The decline of public/mass transit in Indianapolis


I wrote this as a part of a discussion with a professional colleague about public and private transportation in urban areas.



Having grown up in Indianapolis (in the 1950s/1960s) and as I am living there again (since 2012) in my retirement, I have a perspective on the changes that have affected one bus system,





In the 1950s and early 1960s, the bus routes were fairly simple:  most traffic was from "periphery" locations and to the city center.  Employment was concentrated "downtown"; this was pre-suburban-mall days (at least for Indy), so major retail shopping was also centralized.  So the bus routes were essentially designed to channel traffic to the city center.  Indy's remarkably regular grid street system meant some of that involved transferring from one bus route (the north-south routes, typically) to another (east-west).  The population was also concentrated.  Marion County is basically square, and it's divided into 9 townships, remarkably like a tic-tac-toe grid.  By 1960, the county had about 670,000 residents--and about  50% of them lived in Center Twp.  So a bus system that concentrated on the closer-in parts of the city, and getting people to-and-from the CBD was pretty efficient.  (Also, about 20% of the households were still car-less in the late 1950s.)





Today...the county population is about 950,000.  And only 142,000 people live in Center Township.  Retail locations are now spread, and, in terms of things like "big-box" and malls, most likely to be located on the periphery, as is "office" employment.
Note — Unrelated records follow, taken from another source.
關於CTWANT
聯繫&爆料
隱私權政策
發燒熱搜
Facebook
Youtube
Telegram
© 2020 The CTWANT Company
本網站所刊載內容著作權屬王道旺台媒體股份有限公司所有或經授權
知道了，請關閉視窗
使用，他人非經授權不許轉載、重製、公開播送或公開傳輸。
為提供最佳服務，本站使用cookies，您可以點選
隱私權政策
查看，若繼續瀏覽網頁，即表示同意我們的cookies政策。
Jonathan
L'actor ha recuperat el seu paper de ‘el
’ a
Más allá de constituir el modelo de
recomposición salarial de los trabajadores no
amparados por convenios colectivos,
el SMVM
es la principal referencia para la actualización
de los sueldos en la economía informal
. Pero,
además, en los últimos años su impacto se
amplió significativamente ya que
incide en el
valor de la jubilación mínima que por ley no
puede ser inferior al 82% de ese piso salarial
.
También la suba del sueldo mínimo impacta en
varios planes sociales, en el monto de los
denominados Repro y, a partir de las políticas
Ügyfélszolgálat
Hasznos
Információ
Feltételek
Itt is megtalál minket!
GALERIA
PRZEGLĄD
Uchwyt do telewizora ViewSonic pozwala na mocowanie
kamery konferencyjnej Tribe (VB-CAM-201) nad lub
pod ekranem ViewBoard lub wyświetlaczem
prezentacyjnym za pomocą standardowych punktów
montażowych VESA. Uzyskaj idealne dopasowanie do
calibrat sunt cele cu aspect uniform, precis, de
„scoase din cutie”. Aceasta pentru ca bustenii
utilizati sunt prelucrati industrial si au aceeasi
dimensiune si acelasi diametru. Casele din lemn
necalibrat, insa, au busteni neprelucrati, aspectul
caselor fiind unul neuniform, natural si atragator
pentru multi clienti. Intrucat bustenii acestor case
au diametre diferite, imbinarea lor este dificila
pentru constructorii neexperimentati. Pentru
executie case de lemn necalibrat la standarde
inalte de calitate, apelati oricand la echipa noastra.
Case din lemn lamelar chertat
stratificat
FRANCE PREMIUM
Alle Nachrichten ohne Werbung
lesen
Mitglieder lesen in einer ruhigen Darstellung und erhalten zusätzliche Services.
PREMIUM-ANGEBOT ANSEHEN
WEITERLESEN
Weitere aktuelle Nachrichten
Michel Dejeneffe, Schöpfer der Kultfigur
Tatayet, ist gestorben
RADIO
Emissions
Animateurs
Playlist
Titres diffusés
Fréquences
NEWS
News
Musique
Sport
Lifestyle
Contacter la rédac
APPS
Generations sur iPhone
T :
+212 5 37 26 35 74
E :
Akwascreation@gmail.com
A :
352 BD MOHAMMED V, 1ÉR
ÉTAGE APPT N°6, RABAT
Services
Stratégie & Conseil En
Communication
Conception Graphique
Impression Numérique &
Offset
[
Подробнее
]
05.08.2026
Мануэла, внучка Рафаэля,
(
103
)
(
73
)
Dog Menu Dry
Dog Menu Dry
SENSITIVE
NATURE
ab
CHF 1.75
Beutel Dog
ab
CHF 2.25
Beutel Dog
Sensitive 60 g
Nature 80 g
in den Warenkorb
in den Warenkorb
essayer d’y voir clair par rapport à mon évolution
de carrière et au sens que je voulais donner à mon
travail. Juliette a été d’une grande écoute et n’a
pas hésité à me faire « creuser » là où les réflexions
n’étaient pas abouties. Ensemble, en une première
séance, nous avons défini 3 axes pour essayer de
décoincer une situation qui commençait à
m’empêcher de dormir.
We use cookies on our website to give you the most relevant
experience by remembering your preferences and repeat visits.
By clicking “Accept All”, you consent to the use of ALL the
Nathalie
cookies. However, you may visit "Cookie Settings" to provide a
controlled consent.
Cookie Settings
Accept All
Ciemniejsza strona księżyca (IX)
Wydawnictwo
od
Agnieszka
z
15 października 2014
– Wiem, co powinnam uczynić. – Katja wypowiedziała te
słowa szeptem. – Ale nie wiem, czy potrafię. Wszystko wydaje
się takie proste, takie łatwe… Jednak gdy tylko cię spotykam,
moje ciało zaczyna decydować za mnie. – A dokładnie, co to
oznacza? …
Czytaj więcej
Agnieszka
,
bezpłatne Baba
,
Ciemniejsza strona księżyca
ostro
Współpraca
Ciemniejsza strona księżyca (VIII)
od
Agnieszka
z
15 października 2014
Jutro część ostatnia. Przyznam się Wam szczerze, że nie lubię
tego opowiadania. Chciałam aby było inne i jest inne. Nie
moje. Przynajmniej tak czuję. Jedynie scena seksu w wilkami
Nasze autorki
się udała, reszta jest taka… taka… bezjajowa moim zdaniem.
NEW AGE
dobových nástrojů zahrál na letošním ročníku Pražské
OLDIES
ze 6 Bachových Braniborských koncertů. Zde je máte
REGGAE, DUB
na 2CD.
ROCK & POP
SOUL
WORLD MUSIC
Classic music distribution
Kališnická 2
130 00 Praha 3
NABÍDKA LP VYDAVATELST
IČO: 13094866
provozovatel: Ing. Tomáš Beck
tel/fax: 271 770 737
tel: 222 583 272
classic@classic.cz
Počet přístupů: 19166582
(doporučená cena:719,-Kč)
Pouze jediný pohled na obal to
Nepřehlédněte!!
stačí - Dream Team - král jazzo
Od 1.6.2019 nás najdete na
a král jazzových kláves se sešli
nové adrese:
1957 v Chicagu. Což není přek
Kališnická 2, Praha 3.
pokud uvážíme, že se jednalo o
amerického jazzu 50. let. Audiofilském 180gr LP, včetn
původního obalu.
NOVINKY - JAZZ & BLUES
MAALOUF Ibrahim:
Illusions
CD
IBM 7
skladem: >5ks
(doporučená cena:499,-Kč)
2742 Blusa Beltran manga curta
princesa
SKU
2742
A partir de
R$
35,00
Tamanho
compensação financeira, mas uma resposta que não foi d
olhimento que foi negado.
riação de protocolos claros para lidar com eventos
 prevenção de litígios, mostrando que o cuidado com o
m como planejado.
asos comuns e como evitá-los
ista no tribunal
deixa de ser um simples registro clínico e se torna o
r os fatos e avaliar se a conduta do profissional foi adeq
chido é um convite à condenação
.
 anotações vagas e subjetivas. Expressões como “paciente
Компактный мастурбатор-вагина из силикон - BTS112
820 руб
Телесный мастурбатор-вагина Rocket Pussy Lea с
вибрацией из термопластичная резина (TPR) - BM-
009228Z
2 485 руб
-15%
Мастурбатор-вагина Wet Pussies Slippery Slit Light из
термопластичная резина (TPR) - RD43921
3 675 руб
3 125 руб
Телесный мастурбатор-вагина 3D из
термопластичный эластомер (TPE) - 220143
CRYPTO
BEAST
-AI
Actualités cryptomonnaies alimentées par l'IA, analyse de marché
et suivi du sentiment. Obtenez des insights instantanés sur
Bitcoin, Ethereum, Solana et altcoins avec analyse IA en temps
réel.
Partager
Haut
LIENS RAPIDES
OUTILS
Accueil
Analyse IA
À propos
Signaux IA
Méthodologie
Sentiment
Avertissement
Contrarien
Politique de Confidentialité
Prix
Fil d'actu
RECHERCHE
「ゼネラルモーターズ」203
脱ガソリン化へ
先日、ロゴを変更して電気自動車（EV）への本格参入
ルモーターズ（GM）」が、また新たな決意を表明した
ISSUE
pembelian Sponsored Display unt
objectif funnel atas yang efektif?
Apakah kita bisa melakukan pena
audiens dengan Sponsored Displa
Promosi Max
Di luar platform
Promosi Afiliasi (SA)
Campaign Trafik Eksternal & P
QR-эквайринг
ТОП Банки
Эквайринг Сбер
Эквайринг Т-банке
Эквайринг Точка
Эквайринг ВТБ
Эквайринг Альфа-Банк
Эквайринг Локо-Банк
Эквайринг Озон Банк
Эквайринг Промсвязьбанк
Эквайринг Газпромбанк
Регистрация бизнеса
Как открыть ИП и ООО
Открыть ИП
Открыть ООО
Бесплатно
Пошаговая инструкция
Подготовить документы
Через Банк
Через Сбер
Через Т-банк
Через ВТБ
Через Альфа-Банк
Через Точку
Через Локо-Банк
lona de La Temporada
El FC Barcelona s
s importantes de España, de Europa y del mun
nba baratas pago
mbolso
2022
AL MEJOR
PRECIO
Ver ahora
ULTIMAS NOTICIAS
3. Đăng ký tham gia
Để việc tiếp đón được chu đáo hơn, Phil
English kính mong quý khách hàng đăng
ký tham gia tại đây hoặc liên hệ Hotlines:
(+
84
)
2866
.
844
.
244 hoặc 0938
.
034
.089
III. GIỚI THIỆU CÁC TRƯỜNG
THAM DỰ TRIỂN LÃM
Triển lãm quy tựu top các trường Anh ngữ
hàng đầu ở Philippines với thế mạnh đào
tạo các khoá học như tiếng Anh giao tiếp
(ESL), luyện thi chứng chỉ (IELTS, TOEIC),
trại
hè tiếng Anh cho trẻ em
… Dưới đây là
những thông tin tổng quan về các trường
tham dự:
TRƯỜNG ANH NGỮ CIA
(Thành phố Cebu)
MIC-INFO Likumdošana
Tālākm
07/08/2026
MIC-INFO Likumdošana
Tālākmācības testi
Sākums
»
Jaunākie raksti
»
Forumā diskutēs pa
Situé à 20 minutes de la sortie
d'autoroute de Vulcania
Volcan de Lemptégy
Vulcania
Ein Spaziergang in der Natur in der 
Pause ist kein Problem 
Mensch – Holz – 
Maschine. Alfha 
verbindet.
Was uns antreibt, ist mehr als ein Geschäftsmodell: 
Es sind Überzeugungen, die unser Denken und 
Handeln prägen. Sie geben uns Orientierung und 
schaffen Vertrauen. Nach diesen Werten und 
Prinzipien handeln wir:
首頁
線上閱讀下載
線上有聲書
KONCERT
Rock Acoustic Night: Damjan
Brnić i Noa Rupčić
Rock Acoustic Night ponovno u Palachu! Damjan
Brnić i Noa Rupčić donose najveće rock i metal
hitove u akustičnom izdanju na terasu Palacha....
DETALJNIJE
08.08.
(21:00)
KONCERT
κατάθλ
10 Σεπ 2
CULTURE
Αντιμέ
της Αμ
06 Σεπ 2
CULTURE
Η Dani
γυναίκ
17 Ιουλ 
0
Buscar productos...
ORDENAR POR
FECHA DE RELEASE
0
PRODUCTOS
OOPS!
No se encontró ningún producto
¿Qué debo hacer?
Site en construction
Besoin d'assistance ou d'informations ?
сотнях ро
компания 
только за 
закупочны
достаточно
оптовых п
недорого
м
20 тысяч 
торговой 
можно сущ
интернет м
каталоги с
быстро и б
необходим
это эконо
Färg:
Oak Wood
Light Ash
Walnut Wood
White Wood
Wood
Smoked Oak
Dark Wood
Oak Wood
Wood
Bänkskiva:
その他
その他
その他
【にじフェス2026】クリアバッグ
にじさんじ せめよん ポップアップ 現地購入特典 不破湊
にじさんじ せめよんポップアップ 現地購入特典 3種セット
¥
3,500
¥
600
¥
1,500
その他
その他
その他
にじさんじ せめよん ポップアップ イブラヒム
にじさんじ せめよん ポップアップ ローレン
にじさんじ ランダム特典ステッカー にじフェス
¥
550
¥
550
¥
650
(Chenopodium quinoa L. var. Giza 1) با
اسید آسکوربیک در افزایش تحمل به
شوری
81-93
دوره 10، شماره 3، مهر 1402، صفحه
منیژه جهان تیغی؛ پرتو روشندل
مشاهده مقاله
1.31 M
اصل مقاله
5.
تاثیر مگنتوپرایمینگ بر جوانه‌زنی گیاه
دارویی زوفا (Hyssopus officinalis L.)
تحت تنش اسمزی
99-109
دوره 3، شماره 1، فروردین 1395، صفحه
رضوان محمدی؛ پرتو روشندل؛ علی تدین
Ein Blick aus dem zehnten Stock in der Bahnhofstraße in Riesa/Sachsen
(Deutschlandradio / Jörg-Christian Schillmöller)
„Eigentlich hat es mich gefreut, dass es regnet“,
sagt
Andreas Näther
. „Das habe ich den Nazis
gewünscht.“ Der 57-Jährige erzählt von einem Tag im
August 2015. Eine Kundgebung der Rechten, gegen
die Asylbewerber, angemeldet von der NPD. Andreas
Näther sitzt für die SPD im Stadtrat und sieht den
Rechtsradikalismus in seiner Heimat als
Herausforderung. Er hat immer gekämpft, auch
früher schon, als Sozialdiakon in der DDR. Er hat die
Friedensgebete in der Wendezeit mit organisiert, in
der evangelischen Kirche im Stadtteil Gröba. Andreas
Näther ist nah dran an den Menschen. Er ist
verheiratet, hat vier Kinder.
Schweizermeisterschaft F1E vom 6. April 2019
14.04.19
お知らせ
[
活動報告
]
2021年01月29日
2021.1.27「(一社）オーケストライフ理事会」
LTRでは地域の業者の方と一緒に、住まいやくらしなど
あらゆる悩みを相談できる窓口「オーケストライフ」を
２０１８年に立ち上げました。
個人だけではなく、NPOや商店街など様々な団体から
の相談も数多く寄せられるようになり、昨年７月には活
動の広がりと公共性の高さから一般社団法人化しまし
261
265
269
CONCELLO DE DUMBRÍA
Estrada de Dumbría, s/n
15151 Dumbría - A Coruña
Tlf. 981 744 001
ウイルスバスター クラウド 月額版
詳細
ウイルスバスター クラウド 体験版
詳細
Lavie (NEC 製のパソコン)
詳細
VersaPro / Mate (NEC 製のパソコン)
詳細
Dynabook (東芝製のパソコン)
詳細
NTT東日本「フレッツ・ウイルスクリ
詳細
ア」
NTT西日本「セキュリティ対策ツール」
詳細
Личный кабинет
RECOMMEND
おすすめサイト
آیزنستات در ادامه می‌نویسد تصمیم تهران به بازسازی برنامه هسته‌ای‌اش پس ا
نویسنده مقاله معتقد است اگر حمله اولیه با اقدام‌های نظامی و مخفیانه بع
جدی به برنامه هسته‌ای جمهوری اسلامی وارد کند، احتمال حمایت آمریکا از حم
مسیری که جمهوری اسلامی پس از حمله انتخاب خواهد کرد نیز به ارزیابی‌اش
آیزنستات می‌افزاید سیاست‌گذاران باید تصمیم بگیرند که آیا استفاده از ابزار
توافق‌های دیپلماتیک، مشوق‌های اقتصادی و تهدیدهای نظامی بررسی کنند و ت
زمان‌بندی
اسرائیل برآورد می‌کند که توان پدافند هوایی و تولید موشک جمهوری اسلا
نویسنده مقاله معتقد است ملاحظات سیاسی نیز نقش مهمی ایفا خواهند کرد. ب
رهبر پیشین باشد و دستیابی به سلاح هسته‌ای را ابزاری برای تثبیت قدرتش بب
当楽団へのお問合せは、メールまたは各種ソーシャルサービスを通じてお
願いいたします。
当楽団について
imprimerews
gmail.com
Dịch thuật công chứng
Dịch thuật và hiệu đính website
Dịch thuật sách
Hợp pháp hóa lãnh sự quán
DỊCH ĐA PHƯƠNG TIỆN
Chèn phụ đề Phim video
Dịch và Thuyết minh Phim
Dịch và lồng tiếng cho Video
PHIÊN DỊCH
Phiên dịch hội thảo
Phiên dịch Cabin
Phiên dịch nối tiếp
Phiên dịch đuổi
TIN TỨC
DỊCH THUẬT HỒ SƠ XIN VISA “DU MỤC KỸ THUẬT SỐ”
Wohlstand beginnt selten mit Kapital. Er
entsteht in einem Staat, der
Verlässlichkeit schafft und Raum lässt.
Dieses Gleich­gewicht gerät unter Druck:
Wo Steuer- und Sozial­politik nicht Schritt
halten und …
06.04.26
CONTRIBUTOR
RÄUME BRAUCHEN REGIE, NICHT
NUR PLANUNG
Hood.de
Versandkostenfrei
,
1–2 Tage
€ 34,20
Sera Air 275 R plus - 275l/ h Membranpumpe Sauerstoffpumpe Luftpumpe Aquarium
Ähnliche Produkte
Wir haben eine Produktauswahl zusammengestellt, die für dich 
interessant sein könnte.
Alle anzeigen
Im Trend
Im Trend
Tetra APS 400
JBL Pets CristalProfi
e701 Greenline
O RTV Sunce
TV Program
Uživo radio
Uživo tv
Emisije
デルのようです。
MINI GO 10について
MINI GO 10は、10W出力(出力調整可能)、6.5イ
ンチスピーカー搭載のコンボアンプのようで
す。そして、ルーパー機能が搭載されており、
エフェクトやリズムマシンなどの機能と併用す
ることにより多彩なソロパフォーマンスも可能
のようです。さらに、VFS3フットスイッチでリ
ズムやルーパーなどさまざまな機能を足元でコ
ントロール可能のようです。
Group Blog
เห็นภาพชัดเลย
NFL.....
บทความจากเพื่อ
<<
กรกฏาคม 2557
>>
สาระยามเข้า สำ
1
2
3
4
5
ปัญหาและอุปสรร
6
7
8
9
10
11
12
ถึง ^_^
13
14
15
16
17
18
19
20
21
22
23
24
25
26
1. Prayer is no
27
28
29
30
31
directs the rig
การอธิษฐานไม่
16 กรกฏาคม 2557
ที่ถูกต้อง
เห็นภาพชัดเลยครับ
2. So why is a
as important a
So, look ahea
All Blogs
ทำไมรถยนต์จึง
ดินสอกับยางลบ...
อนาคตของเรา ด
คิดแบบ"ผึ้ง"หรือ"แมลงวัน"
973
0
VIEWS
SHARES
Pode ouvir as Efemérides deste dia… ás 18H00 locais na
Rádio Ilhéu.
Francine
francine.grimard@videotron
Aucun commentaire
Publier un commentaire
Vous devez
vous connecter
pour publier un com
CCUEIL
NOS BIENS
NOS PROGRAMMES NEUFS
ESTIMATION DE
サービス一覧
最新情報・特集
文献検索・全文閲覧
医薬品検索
The relevant structure for a bus system is hugely more complicated, involving periphery-to-center much less and periphery-to-periphery much more.   Auto ownership is almost universal (but not so nearly universal for lower income households).   And bus patronage has declined--quite dramatically:  from 64 million passenger trips in 1950 to 25 million in 1960 to about 7 million in 2017.  Suburbanization and hollowing out of the urban core, the construction of interstate highways nearly to, and encircling, the city center, and the now almost universal access to cars--and the bus system has come close to collapse, and I see no way to salvage it.




And the principal discussion for transit is to use abandoned rail lines from the two largest ex-urban citied as the platform for light rail.  There is no bus service from those two cities--now both over 100,000 in population (and outside the central county).